I’m not going to post the exact PRs (not hard to find, only three) created in the python/cpython repository, but even after manually reviewing the reports (some false positives, some just plain duplicates of what you’ve found), my success rate wasn’t great.

I intentionally picked one optimization, one (that I believe) is a nitpick, and one perfectly reproducible. One was rejected, one most likely will make it, and one led to an interesting conversation.

The sample is far from statistically significant, but my conclusion why is not exactly related to code but more to the overall context.

Unless the issue is critical (even if perfectly reproducible), many fixes are just distracting. Maintainers have their own projects, plans, schedules etc., and some pathological refleak is not really that important. I believe that such PRs used to make it in the past, because they were seen as an investment (education) in a potential maintainer, a future colleague. Now, it’s “Contributor” badge hunting.

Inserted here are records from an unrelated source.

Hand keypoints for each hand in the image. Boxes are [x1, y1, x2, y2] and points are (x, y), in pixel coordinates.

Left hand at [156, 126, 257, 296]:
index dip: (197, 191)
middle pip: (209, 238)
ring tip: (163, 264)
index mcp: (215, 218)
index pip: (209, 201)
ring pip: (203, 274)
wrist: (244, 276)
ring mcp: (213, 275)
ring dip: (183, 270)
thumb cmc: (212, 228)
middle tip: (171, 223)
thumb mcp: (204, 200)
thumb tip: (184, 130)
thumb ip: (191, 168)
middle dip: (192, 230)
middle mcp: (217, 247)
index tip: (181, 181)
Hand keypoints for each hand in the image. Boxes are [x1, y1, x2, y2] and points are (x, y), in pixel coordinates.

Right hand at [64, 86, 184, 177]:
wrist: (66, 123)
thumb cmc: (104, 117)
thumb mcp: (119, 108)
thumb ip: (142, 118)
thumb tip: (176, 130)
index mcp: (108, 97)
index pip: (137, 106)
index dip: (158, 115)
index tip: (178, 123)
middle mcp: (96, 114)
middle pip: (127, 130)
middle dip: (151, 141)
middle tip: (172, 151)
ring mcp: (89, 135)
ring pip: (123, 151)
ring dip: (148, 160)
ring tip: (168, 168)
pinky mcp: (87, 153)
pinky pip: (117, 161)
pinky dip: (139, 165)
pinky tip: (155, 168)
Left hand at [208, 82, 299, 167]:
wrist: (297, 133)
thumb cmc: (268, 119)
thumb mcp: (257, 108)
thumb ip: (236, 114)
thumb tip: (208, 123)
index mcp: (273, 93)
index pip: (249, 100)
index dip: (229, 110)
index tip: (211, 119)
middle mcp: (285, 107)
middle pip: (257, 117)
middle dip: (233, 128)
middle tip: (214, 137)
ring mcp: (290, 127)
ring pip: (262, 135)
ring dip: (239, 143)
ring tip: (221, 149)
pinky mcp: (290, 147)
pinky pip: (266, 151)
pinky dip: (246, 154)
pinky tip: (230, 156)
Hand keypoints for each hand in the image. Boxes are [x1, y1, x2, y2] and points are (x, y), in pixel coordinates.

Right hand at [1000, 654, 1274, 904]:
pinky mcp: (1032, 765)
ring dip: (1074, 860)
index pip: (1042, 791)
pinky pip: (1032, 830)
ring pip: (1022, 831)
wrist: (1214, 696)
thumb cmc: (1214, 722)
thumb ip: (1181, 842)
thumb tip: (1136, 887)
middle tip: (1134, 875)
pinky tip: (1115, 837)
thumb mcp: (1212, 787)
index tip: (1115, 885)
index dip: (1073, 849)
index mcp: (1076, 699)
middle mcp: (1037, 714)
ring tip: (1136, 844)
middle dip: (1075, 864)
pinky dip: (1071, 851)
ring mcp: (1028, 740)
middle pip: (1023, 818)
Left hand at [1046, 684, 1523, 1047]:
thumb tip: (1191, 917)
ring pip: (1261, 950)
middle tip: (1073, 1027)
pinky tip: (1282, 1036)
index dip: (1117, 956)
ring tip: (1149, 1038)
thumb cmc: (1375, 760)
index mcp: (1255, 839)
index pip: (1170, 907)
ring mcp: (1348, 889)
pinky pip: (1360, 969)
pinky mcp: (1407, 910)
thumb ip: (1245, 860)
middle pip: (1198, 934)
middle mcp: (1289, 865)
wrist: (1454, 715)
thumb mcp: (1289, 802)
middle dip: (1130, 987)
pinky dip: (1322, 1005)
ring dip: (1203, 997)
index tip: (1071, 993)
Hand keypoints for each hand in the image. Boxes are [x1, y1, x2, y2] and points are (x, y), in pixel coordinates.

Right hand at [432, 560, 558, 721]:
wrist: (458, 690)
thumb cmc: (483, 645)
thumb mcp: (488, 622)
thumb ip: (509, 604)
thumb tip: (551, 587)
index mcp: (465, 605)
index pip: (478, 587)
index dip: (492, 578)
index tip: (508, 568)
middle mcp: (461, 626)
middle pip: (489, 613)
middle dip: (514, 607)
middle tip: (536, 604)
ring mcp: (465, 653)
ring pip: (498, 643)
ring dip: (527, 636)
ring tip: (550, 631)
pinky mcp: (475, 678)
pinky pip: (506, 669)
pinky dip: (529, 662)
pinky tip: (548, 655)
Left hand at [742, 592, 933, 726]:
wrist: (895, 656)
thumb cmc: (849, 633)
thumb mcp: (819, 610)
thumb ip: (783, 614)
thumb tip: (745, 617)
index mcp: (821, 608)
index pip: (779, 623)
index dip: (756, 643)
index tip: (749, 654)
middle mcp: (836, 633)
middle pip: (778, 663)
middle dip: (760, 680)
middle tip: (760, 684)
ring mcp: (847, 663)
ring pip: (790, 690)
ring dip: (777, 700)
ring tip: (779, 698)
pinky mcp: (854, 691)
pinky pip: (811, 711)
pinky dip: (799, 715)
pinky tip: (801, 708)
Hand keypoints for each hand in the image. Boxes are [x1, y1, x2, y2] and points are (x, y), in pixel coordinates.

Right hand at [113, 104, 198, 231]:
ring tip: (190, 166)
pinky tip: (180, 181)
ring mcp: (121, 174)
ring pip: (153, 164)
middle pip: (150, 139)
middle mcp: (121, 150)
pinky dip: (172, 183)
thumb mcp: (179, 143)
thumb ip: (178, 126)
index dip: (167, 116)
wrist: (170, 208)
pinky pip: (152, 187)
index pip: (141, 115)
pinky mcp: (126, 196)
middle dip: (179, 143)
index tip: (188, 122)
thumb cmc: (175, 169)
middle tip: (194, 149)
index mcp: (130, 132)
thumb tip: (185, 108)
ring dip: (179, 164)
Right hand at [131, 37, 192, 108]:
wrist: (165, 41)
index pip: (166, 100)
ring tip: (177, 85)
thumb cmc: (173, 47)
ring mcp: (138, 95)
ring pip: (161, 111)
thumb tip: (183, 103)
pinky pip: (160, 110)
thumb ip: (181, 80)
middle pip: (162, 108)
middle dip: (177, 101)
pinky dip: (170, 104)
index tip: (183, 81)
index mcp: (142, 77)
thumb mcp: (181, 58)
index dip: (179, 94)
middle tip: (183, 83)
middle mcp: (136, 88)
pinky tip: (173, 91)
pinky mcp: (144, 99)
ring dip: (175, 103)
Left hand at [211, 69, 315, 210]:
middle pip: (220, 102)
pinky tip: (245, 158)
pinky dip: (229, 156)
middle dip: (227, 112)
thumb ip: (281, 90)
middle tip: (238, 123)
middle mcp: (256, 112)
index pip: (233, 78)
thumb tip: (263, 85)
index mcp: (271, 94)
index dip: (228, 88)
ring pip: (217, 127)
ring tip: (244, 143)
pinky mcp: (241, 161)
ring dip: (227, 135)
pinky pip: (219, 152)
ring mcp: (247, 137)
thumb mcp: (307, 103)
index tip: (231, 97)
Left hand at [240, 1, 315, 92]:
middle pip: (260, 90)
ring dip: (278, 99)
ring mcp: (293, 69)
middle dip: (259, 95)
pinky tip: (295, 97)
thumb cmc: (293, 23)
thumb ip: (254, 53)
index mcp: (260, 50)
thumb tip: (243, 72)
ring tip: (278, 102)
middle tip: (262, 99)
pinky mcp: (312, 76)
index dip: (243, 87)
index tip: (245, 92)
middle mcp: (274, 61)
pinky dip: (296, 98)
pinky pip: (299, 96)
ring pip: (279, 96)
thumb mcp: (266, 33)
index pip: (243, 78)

I don’t like to philosophize too much but it seems to me to be similar to law. For various reasons, societies agree that it’s OK not to abide by the law always. Perfect policing hits dimishing returns. Most likely, various projects will settle on different either explicit or implicit rules with what level of bugs they’re OK with.

Importantly, the metaphor also holds because legal systems prefer policing crimes with victims. In this context, unless someone was hit with a bug or might be realistically hit, it’s a theoretical distraction.

More actionably, I think it’d be interesting to start thinking not only in terms of code, but researching what were the past decisions in the project. I think that `git blame`, github.com etc. are the perfect resources as a start:

  • Do maintainers rejected similar reports in the past?
  • What is the policy stated by maintainers?
  • Are there similar fixes in the code lately?

The actual rules of the community are the filter.

(I don’t know how it solves the problem of victimless bugs, though, as well as the trade-off between open source as a community and extracting status from the community.)

Sorry for the ramble! This is a novel subject and there are no established ways of thinking about it yet.